Не that crowed out eternity

Thought to have crowed it in again

По дороге из Грасы на замковый холм есть переулок Беко дос Паус, даже не переулок, а так, пересечение многих лестниц. Я там часто садился на ступеньки, чтобы свернуть цигарку и посмотреть на верхнее окно углового дома. Между внутренними ставнями и стеклом там стоит фигурка святого, с виду просто деревяшка, но я точно такую же видел в каталоге аукциона в Порту, одним словом, ей лет триста, не меньше. Владелец квартиры посадил на своей крыше куст магнолии, и я ему завидовал. На моей крыше растет только трава, да и солнце там бывает только с полудня часов до трех — из-за стены соседнего дома с лесами, затянутыми зеленой комариной сеткой. Никому эти леса не нужны, дом давно отдали на слом, но так уж все устроено в этой стране — реставрировать здание некому, а ломать тем более никому неохота.
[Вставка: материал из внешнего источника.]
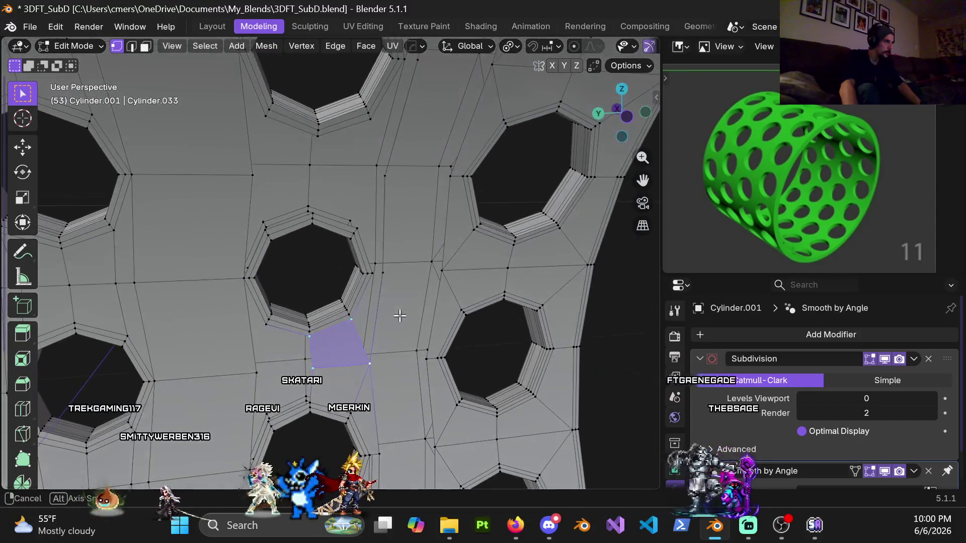
shift+click(336, 337)
shift+click(364, 314)
middle_drag(363, 315, 338, 271)
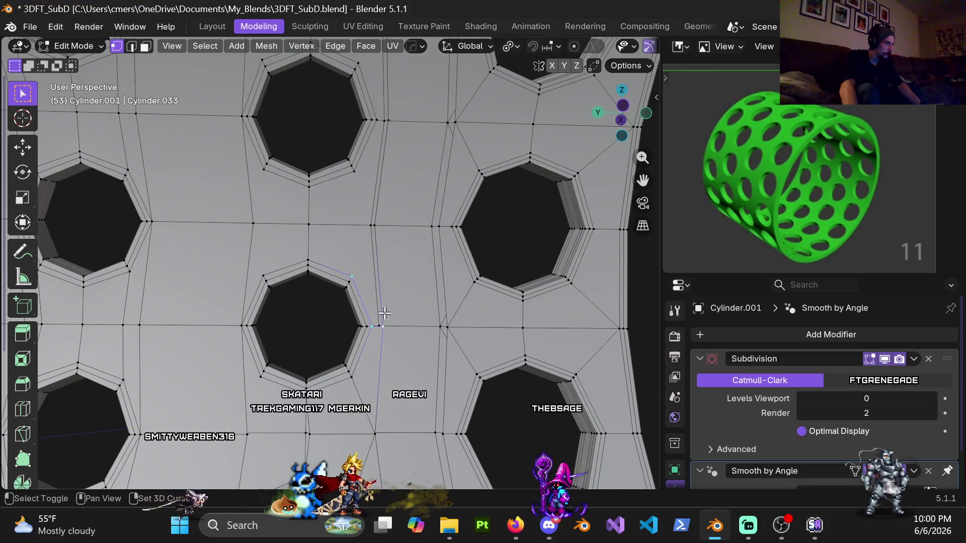
middle_drag(326, 258, 361, 286)
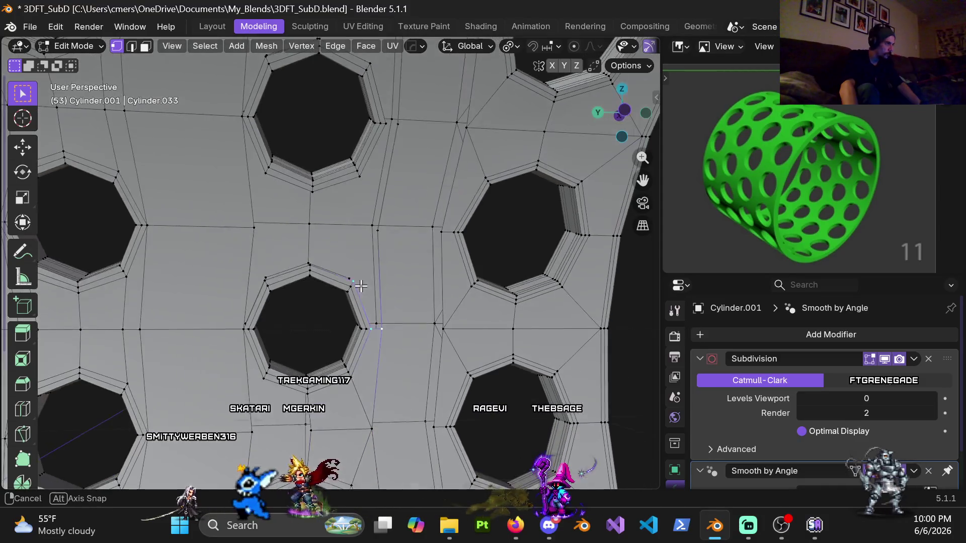
mouse_move(379, 236)
middle_down()
mouse_move(369, 252)
mouse_move(376, 305)
mouse_move(434, 305)
mouse_move(474, 198)
mouse_move(382, 296)
mouse_move(273, 317)
mouse_move(234, 272)
mouse_move(212, 473)
mouse_move(230, 274)
mouse_move(375, 277)
mouse_move(312, 328)
mouse_move(324, 319)
mouse_move(314, 292)
middle_up()
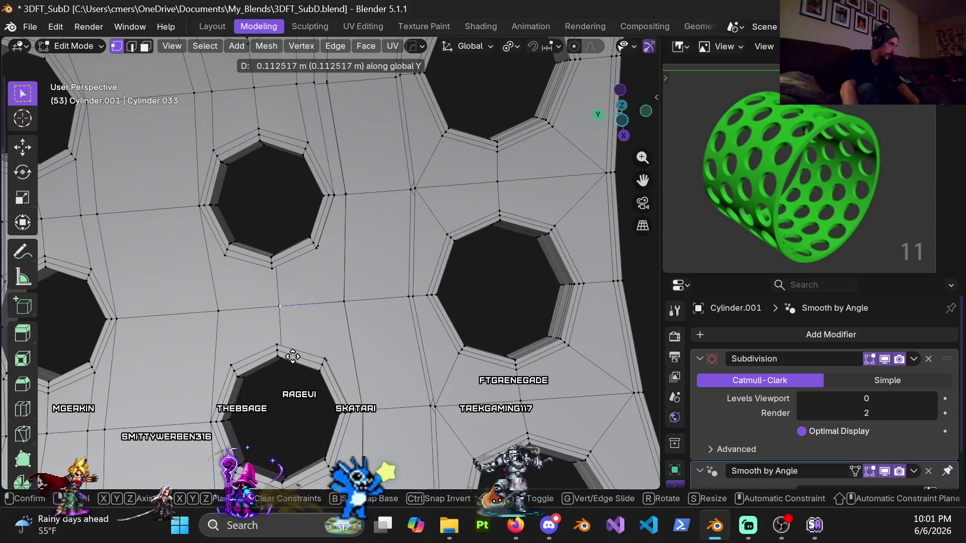
mouse_move(292, 322)
middle_down()
mouse_move(356, 301)
mouse_move(327, 235)
middle_up()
К чему это я? К тому, что в этой камере я не чувствую себя арестантом, скорее — такой же фигуркой, застрявшей между ставнями и стеклом. И дело, разумеется, не в том, что я вообразил себя святым Висенте, а в том, что я чувствую дом у себя за спиной, хотя вижу только небесный лоскут и неуклонную смену света темнотой. За те недели, что я провел, разглядывая бетонную стену, я все хорошенько обдумал и сложил головоломку под названием: «Собери себе дом на берегу реки Тежу и попрощайся с ним, или — foder, vai se (то есть иди и трахни себя в задницу)».

Люблю лиссабонский сленг, то, что в русском обозначено темно и шершаво, в нем опереточно и невинно, скажем дерьмо, bosta, означает также разочарование, а кокосовый орех — публичную женщину. А место, где я теперь сижу, называется xadrez, то есть шахматы. И верно — где же еще продумывать прежние и будущие ходы, как не в тюрьме, в гнездилище тревожной бессонницы. Из двух моих партнеров в живых остался только один, и он поставил мне мат в четыре хода.

В четыре кокоса.

Кокос первый — откуда взялась Додо? Есть такие сумчатые зверьки, которые едят что попало, у них два влагалища (babaca!) и две жизни, надо полагать. Кажется, их называют энеевы крысы и используют в саперном деле. Хозяин Додо пристроил энееву крысу в мою спальню, чтобы та занесла в зубах железную подушку, набитую нитроглицерином и хлором.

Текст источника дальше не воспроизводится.